France : quand le renseignement citoyen devient un levier central de la lutte antidrogue



Publié par Paul-Gabriel LANTZ le 17 Décembre 2025

Alors qu’Emmanuel Macron se rend à Marseille ce mardi, épicentre historique du narcotrafic en France, la lutte contre les réseaux criminels s’appuie de plus en plus sur un acteur longtemps sous-estimé : le citoyen. Les déclarations effectuées sur le portail gouvernemental « Ma sécurité » constituent désormais un flux structurant du renseignement opérationnel, pleinement intégré aux dispositifs de l’Office antistupéfiants (Ofast), dirigé depuis février 2025 par Dimitri Zoulas.



Le portail « Ma sécurité », une interface devenue capteur de renseignement

Lancé par le ministère de l’Intérieur pour faciliter le signalement d’événements de sécurité, le portail « Ma sécurité » s’est progressivement imposé comme un outil de recueil massif d’informations à faible seuil, en particulier dans la lutte contre les trafics locaux de stupéfiants. En 2024, près de 16 000 informations issues de citoyens ont été traitées, selon les chiffres communiqués par l’Ofast, alimentant directement les cellules de renseignement opérationnel sur les stupéfiants (CROSS) déployées dans chaque département.
Ces signalements concernent des faits en apparence mineurs : allées et venues suspectes, points de deal mobiles, stockages temporaires, livraisons, usage de logements éphémères ou de véhicules relais. Pris isolément, ces éléments sont faibles. Recoupés, horodatés et géolocalisés, ils deviennent du renseignement exploitable, capable d’orienter une surveillance, une enquête judiciaire ou une opération de flagrance. Cette logique de capteurs humains diffus s’inscrit dans une approche désormais assumée par les services : le narcotrafic est un phénomène de masse, sa détection doit l’être aussi.
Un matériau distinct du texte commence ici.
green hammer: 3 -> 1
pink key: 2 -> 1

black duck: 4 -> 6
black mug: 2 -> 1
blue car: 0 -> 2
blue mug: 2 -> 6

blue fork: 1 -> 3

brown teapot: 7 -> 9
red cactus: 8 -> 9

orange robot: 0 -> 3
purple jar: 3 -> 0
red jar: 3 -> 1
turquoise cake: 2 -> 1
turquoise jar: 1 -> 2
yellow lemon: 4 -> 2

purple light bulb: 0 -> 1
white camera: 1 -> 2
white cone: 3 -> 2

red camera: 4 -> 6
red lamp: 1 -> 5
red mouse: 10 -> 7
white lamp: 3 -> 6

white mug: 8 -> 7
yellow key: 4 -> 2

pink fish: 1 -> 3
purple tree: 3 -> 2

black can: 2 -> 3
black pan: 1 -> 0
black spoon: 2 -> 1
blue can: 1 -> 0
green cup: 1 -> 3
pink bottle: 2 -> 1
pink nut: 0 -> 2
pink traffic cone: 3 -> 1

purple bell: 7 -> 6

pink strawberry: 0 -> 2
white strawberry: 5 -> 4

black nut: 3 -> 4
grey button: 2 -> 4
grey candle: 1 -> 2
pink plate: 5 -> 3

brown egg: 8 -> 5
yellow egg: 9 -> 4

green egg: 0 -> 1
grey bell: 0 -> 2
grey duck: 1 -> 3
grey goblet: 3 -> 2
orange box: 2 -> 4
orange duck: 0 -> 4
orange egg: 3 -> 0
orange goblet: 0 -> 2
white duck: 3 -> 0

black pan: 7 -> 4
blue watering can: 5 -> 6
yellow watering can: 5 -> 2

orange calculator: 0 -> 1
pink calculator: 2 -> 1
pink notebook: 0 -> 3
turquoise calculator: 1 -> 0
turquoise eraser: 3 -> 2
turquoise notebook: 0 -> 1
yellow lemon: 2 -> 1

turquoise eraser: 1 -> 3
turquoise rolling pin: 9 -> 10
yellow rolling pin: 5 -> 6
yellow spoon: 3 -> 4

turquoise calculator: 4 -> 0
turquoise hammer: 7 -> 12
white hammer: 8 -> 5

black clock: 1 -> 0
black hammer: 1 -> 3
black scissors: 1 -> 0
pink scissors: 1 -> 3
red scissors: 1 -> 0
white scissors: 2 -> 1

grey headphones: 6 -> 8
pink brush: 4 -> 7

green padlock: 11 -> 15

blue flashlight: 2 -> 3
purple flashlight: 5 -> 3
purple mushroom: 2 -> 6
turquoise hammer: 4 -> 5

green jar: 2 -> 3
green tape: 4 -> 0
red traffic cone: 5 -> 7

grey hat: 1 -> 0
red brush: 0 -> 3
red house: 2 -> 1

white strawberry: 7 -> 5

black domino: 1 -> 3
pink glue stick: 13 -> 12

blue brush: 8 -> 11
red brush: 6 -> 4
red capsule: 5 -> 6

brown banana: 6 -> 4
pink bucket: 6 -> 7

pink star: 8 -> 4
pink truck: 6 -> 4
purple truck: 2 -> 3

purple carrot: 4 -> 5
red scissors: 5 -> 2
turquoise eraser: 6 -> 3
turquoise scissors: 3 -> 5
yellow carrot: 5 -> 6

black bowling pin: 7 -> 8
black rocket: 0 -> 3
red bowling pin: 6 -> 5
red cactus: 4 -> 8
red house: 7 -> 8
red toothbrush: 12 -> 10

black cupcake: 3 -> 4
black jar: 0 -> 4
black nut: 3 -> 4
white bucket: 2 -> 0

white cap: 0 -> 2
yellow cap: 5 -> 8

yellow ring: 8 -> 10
Du signalement à l’action judiciaire : une chaîne désormais rodée

L’intérêt stratégique du portail réside dans son intégration complète à la chaîne opérationnelle. Les informations citoyennes ne sont pas traitées comme des alertes isolées, mais injectées dans un cycle de renseignement structuré, piloté par l’Ofast en lien avec la police judiciaire, la gendarmerie, les douanes et, le cas échéant, les services spécialisés. En 2024, ces signalements ont contribué à plus de 3 000 gardes à vue et près de 1 000 écrous, avec des saisies significatives : 11 tonnes de stupéfiants, plus de 500 armes à feu et près de 14 millions d’euros d’avoirs criminels.
Cette dynamique est particulièrement visible dans la lutte contre les trafics de proximité, où la pression exercée sur les points de deal a entraîné une adaptation constante des réseaux, marquée par la mobilité, la déterritorialisation et l’usage accru du numérique. Face à ces mutations, le renseignement citoyen joue un rôle de contrepoids : il réintroduit de la visibilité dans des espaces que les trafiquants cherchent à rendre opaques, notamment les halls d’immeubles, les parkings, les zones périurbaines ou les locations de courte durée.

Une participation citoyenne au cœur d’une stratégie de reconquête

L’implication croissante des citoyens dans la remontée d’informations traduit une évolution plus profonde de la doctrine de sécurité intérieure. La lutte contre le narcotrafic n’est plus uniquement verticale, portée par des unités spécialisées, mais s’appuie sur une logique de coproduction de la sécurité, assumée politiquement et opérationnellement. Dimitri Zoulas souligne que les violences liées au narcobanditisme, notamment à Marseille, ont nettement reculé depuis trois ans, avec un taux d’élucidation supérieur à 70 %, résultat d’une combinaison entre enquêtes complexes et pression constante sur le terrain.
Dans un contexte de massification des flux de cocaïne, de banalisation de la violence et de stratégies criminelles toujours plus industrialisées, le portail « Ma sécurité » agit comme un multiplicateur de force. Il ne remplace ni l’enquête judiciaire ni le renseignement spécialisé, mais il élargit le spectre de détection, en transformant le quotidien des citoyens en source d’alertes structurées. Cette participation, loin d’être marginale, s’impose désormais comme un pilier discret mais déterminant de la riposte de l’État face à une hydre criminelle dont chaque tête coupée tend à repousser.